Nottingham is arguably the furthest ahead. The city has reduced its overall CO2 emissions per capita by 52.3% since 2005 and is on track to be carbon neutral by 2028. It has planted nearly 22,000 trees and installed more than 130 public electric vehicle charging points. Just under a third of council vehicles and nearly half of Hackney carriage taxis are ultra low emission vehicles, and the city has one of the UK’s largest fleets of electric buses. A workplace parking levy on employers providing 11 or more parking spaces for staff generates about £8m a year, which is ringfenced for renewable transport schemes.

In 2014, Telford and Wrekin council became only the second local authority in the UK to build a publicly owned solar farm. To date it has saved more than 13,000 tonnes of CO2 emissionsand generated £1.3m for the council. Since 2020 the council has cut its carbon emissions by more than 57%.

But English planning laws can make it harder to ensure that new developments are zero carbon or carbon neutral. From 2006, authorities were able to insist that houses were built to the highest energy standards, but this regulation was scrapped in 2015. The government’s new future homes standard aims to ensure new homes built from 2025 will produce 75-80% less carbon emissions than those built under current regulations. But councils’ energy efficiency plans remain subject to viability assessments from developers. If a developer can provide a sound viability assessment that proves a policy would make a scheme unaffordable, there is little local authorities can do to counter that.

David Renard, the leader of Swindon council and the Local Government Association’s environment and planning spokesperson, said: “Local government has a fundamental role to play in tackling climate change, but net zero can only be achieved if councils are empowered.” The LGA is calling for stronger powers and longterm funding to tackle the climate emergency.

A government spokesperson said: “We welcome this research, which shows four in five councils are supporting our ambitions to deliver net zero by setting out climate action plans, with more expected to follow.
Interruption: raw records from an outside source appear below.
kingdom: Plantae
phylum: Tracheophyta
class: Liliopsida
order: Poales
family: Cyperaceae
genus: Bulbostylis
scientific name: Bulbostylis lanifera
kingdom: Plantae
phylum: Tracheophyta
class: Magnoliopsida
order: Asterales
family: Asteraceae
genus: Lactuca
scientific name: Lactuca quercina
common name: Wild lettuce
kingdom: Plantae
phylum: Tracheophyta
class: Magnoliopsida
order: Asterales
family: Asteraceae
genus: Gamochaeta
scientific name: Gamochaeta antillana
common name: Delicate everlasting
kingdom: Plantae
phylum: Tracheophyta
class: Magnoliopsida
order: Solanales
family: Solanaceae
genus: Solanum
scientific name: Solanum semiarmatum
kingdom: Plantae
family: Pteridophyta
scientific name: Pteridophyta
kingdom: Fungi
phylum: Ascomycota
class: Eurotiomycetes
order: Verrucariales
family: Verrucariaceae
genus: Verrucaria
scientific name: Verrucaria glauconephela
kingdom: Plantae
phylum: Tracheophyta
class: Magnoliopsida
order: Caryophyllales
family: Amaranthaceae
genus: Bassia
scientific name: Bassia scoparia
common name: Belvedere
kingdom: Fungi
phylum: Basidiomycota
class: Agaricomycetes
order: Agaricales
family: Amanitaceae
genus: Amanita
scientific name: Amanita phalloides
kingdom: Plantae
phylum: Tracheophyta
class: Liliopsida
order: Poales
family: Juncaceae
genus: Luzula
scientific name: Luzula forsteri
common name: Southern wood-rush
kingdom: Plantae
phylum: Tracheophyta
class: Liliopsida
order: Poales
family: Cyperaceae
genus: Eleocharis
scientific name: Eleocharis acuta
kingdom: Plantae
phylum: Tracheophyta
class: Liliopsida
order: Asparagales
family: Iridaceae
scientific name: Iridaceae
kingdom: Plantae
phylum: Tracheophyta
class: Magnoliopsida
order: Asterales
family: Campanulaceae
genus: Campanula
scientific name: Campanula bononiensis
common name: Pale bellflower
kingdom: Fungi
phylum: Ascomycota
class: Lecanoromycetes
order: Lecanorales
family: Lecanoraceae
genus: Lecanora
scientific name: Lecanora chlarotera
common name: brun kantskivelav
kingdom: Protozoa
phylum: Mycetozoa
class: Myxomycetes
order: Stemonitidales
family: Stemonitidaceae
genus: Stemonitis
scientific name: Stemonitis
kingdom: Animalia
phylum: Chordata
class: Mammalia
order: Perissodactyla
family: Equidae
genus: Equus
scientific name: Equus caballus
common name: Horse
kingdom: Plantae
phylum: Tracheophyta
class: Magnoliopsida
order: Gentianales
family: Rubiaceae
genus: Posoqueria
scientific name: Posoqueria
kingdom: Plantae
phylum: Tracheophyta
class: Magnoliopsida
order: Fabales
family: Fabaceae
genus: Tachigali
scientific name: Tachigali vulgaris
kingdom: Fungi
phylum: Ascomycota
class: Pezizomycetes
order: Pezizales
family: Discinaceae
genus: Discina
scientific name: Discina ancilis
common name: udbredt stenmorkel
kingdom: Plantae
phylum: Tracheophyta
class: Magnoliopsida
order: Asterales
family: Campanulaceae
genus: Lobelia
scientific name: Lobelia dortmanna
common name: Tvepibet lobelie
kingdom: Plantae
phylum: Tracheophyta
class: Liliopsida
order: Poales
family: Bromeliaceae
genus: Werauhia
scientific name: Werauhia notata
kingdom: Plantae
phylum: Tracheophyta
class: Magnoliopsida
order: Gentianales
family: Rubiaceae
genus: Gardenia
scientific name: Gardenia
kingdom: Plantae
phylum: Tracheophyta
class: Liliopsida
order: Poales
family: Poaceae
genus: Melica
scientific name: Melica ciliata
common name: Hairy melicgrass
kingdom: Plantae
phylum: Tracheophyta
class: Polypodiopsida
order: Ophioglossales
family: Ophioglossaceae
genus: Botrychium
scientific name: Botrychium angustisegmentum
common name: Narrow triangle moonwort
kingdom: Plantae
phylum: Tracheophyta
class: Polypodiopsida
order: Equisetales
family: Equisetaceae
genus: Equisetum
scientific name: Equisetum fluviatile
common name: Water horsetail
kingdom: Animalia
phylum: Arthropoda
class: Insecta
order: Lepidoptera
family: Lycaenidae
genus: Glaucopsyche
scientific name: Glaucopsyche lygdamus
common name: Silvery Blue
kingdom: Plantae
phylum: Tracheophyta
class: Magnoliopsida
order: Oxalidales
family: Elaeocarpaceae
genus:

Councils have an integral part to play and we will continue to work very closely with local partners to meet our climate change commitments.”

How Somerset turned green

Somerset West and Taunton was the only council to score above 90% and was one of only 21 to get top marks for its plans to improve biodiversity and combat the ecological emergency. It has declared its area a fracking-free zone, pledged to manage council services, buildings and land in a biodiversity-friendly manner, embed ecological initiatives alongside climate action in all work areas, and ensure that addressing both emergencies are strategic priorities for planning policies and design guides for new development. It has developed a climate-positive planning policy and is building zero-carbon council houses, as well as retrofitting existing housing stock. The council’s entire pool car fleet will be electric by the end of 2022.

Dixie Darch, the executive member for climate change at Somerset West and Taunton council, said local authorities should lead by example. “We are committed to putting the climate emergency and environmental responsibility at the heart of what we do. The challenge has never been greater for local councils: it is essential we rise to that challenge,” she said.

In addition to its own plan to make the district net zero by 2030, Somerset West has joined with the county council and three other district councils to create a climate emergency strategy for the whole county. This strategy includes developing wind and solar energy on councils’ land, improving public transport and electric vehicle use, and the creation of a nature partnership to improve biodiversity and restore nature. A campaign promoting recycling has led recycling rates to increase to more than 50%, among the highest in England.

Meanwhile, at Somerset county council, the highest-scoring county, initiatives include a £1.5m climate emergency fund for community projects that help the county become more resilient to climate change.